Special.1942.Toni Jo Henry
Published 6:00 am Friday, February 28, 2020
NOV. 28, 1942
Annie Beatrice (Toni Jo) Henry, smiling but silent in the end, paid with her life early this afternoon in the electric chair for the brutal slaying nearly three years ago of Joseph P. Galloway, 43 year old Houston salesman. At exactly 12:12 the big switch was thrown home to lend 20,000 volts of current flowing through her body.
Three minutes later she was pronounced dead. She died in the dim corridor of the parish jail house where the state’s portable electric Chair had been set up. The legal number of witnesses and officers stood a few feet away as her body trembled slightly when the current was turned on.
Outside the jailhouse wall some 300 persons gaped, hoping to catch some glimpse of what was going on. Peering down the wall and standing across the street on the courthouse steps, they managed to see the sheet-draped body being carried to the waiting hearse and whisked away.
At 12:05, the first woman ever to die in the electric chair in Louisiana and the second to be executed in the state left her cell on the second floor of the jailhouse. With her were Father Richard, with whom she spent the last minutes alone, and Deputy Sheriff Henry A. Reid Jr.
Quickly she came down the 22 steps to the first floor and marched straight to the chair that was wedged along with the master switch and other equipment in the eight-foot-wide first-floor corridor.

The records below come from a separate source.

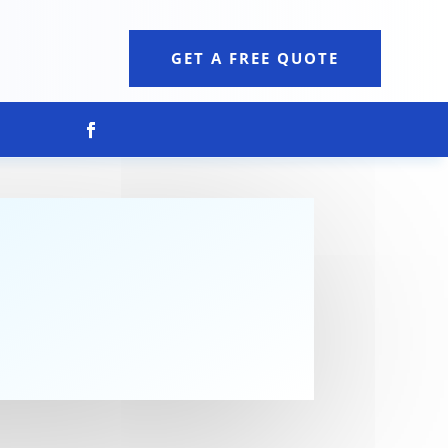
GET A FREE QUOTE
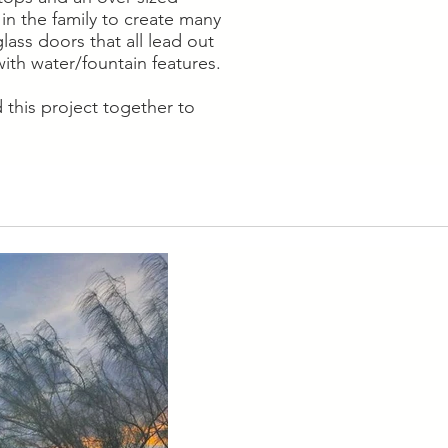
in the family to create many
ass doors that all lead out
ith water/fountain features.
this project together to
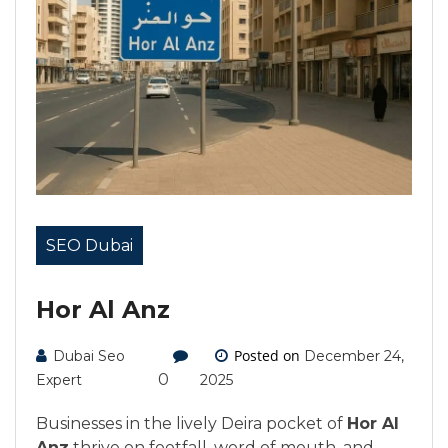
SEO Dubai
Hor Al Anz
Posted on
Dubai Seo
December 24,
0
Expert
2025
Businesses in the lively Deira pocket of
Hor Al
Anz
thrive on footfall, word of mouth, and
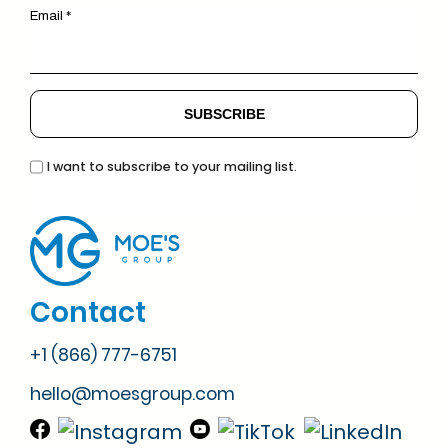
Email *
I want to subscribe to your mailing list.
Contact
+1 (866) 777-6751
hello@moesgroup.com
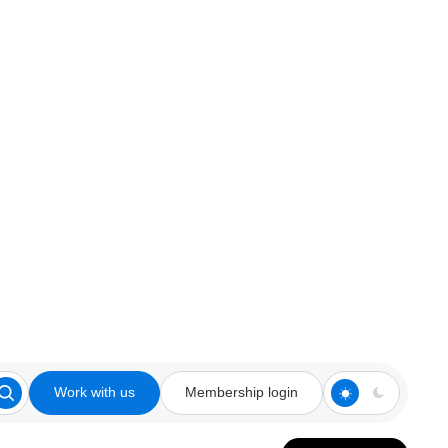
Work with us
Membership login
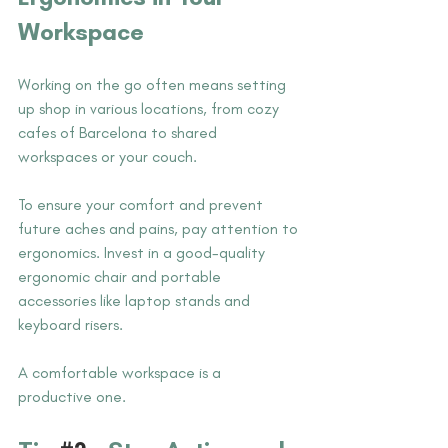
Workspace
Working on the go often means setting 
up shop in various locations, from cozy 
cafes of Barcelona to shared 
workspaces or your couch. 
To ensure your comfort and prevent 
future aches and pains, pay attention to 
ergonomics. Invest in a good-quality 
ergonomic chair and portable 
accessories like laptop stands and 
keyboard risers. 
A comfortable workspace is a 
productive one.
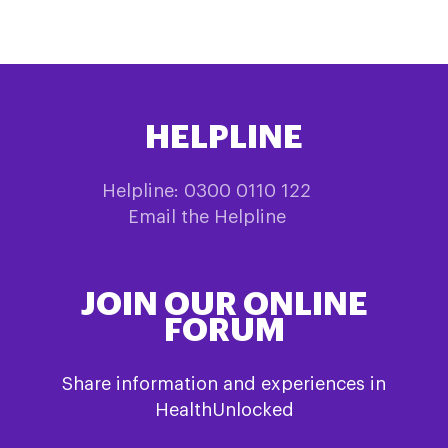
HELPLINE
Helpline: 0300 0110 122
Email the Helpline
JOIN OUR ONLINE
FORUM
Share information and experiences in
HealthUnlocked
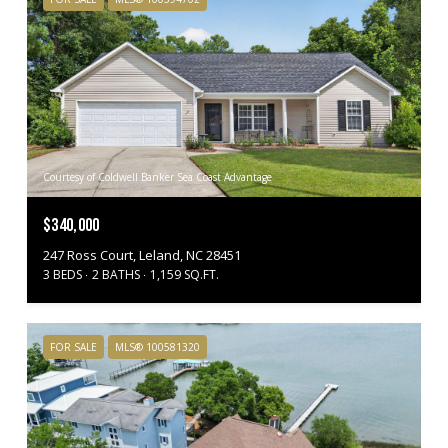
Courtesy of Coldwell Banker Sea Coast Advantage
$340,000
247 Ross Court, Leland, NC 28451
3 BEDS
2 BATHS
1,159 SQ.FT.
FOR SALE
MLS® 100581320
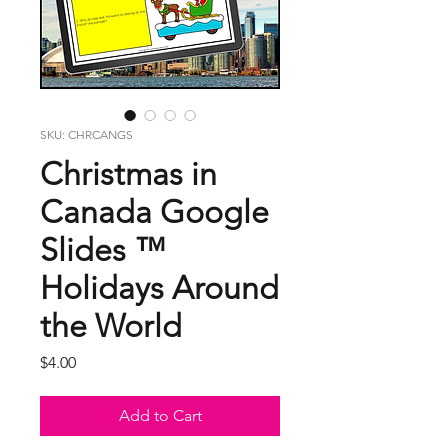
SKU: CHRCANGS
Christmas in
Canada Google
Slides ™
Holidays Around
the World
Price
$4.00
Add to Cart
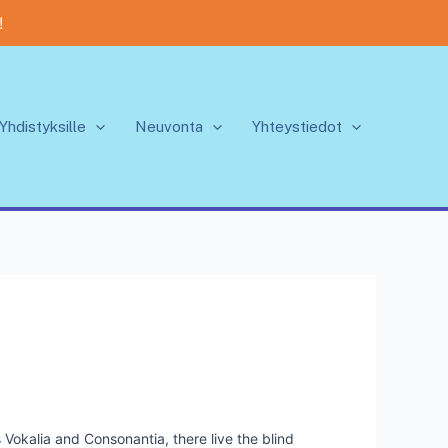
!
Yhdistyksille
Neuvonta
Yhteystiedot
 Vokalia and Consonantia, there live the blind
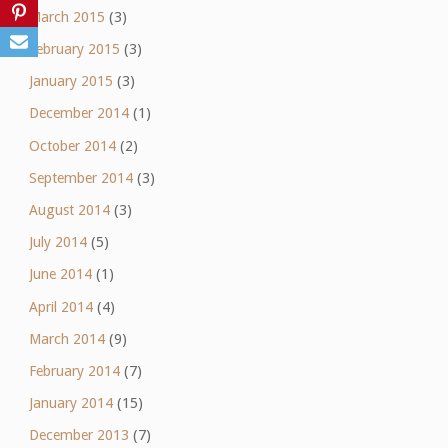
March 2015
(3)
February 2015
(3)
January 2015
(3)
December 2014
(1)
October 2014
(2)
September 2014
(3)
August 2014
(3)
July 2014
(5)
June 2014
(1)
April 2014
(4)
March 2014
(9)
February 2014
(7)
January 2014
(15)
December 2013
(7)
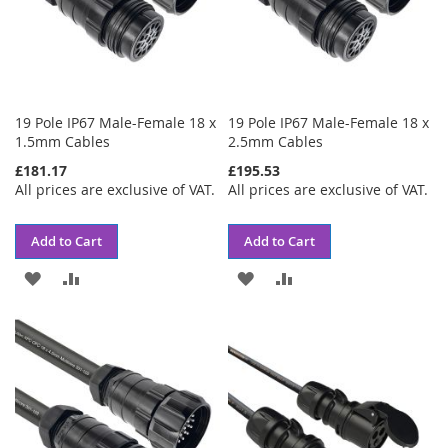
19 Pole IP67 Male-Female 18 x
19 Pole IP67 Male-Female 18 x
1.5mm Cables
2.5mm Cables
£181.17
£195.53
All prices are exclusive of VAT.
All prices are exclusive of VAT.
Add to Cart
Add to Cart
ADD
ADD
ADD
ADD
TO
TO
TO
TO
WISH
COMPARE
WISH
COMPARE
LIST
LIST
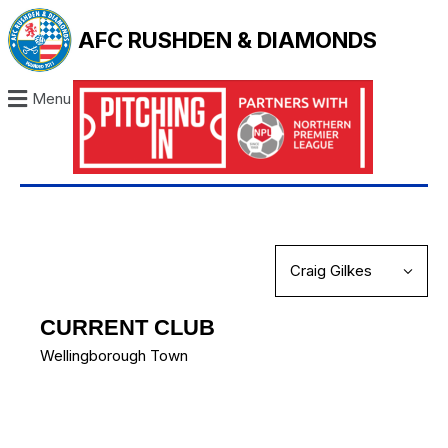
AFC RUSHDEN & DIAMONDS
Menu
CURRENT CLUB
Wellingborough Town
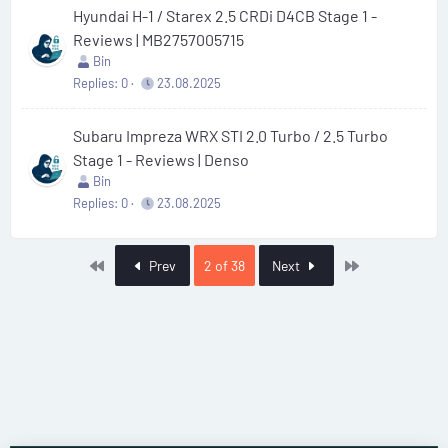
Hyundai H-1 / Starex 2.5 CRDi D4CB Stage 1 -
Reviews | MB2757005715
Bin
Replies
0
23.08.2025
Subaru Impreza WRX STI 2.0 Turbo / 2.5 Turbo
Stage 1 - Reviews | Denso
Bin
Replies
0
23.08.2025
First
Last
Prev
2 of 38
Next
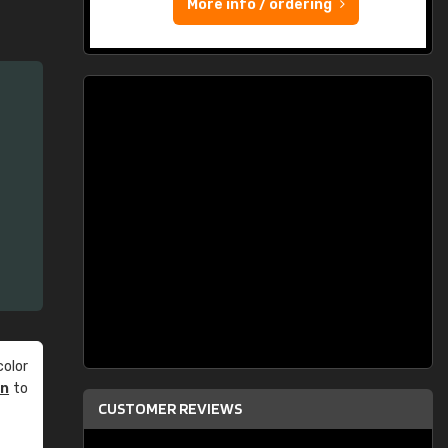
More info / ordering
olor
an
to
CUSTOMER REVIEWS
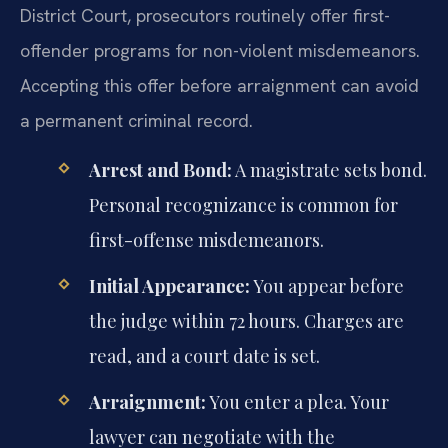
District Court, prosecutors routinely offer first-
offender programs for non-violent misdemeanors.
Accepting this offer before arraignment can avoid
a permanent criminal record.
Arrest and Bond:
A magistrate sets bond.
Personal recognizance is common for
first-offense misdemeanors.
Initial Appearance:
You appear before
the judge within 72 hours. Charges are
read, and a court date is set.
Arraignment:
You enter a plea. Your
lawyer can negotiate with the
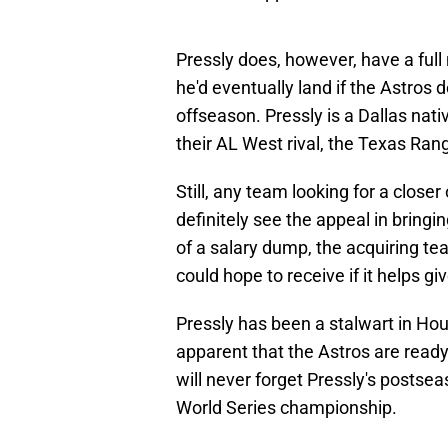
Pressly does, however, have a full 
he'd eventually land if the Astros 
offseason. Pressly is a Dallas nati
their AL West rival, the Texas Ran
Still, any team looking for a clos
definitely see the appeal in bringi
of a salary dump, the acquiring t
could hope to receive if it helps gi
Pressly has been a stalwart in Hous
apparent that the Astros are ready
will never forget Pressly's postse
World Series championship.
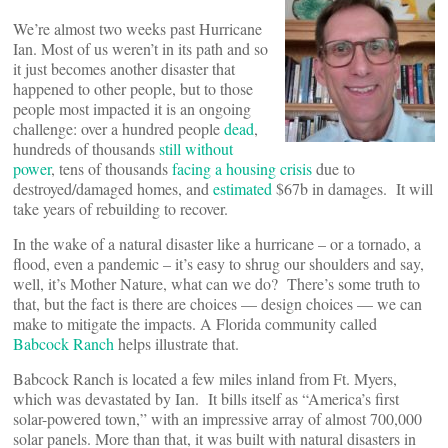
We’re almost two weeks past Hurricane
Ian. Most of us weren’t in its path and so
it just becomes another disaster that
happened to other people, but to those
people most impacted it is an ongoing
challenge: over a hundred people
dead
,
hundreds of thousands
still without
power
, tens of thousands
facing a housing crisis
due to
destroyed/damaged homes, and
estimated
$67b in damages. It will
take years of rebuilding to recover.
In the wake of a natural disaster like a hurricane – or a tornado, a
flood, even a pandemic – it’s easy to shrug our shoulders and say,
well, it’s Mother Nature, what can we do? There’s some truth to
that, but the fact is there are choices — design choices — we can
make to mitigate the impacts. A Florida community called
Babcock Ranch
helps illustrate that.
Babcock Ranch is located a few miles inland from Ft. Myers,
which was devastated by Ian. It bills itself as “America’s first
solar-powered town,” with an impressive array of almost 700,000
solar panels. More than that, it was built with natural disasters in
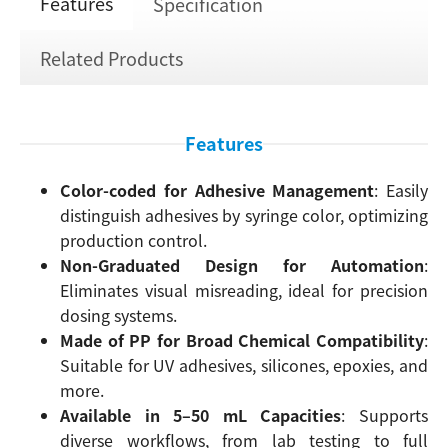
Features
Specification
Related Products
Features
Color-coded for Adhesive Management
: Easily
distinguish adhesives by syringe color, optimizing
production control.
Non-Graduated Design for Automation
:
Eliminates visual misreading, ideal for precision
dosing systems.
Made of PP for Broad Chemical Compatibility
:
Suitable for UV adhesives, silicones, epoxies, and
more.
Available in 5–50 mL Capacities
: Supports
diverse workflows, from lab testing to full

She had a smile on her face and she kept it there till the end.
At 12:11 a big leather mask covering all her face save her nose was fastened to her head. The executioner stepped quickly aside and pushed the switch that sent the current surging through her body.
Her body trembled slightly, her fists became tightly clasped, a small handkerchief crammed into one of them. A blue spiral of smoke arose from her head. Two minutes later the switch was thrown, the current was switched off and the mask taken from her face. First Dr. E. L. Clement, the parish coroner, and then Dr. H. B. White, examined her carefully with a stethoscope. At 12:15 they looked at Deputy Sheriff Reid and nodded. Toni Jo Henry, the woman who said she was a prostitute at 13, a drug addict at 16 and a killer at 24. was dead. Nasty Job “It’s just a nasty job, the unidentified executioner had said earlier. “It has to be done and I happen to be the one who does it ” “However, I’m not ashamed of it a bit but I don’t want to brag about it, either.”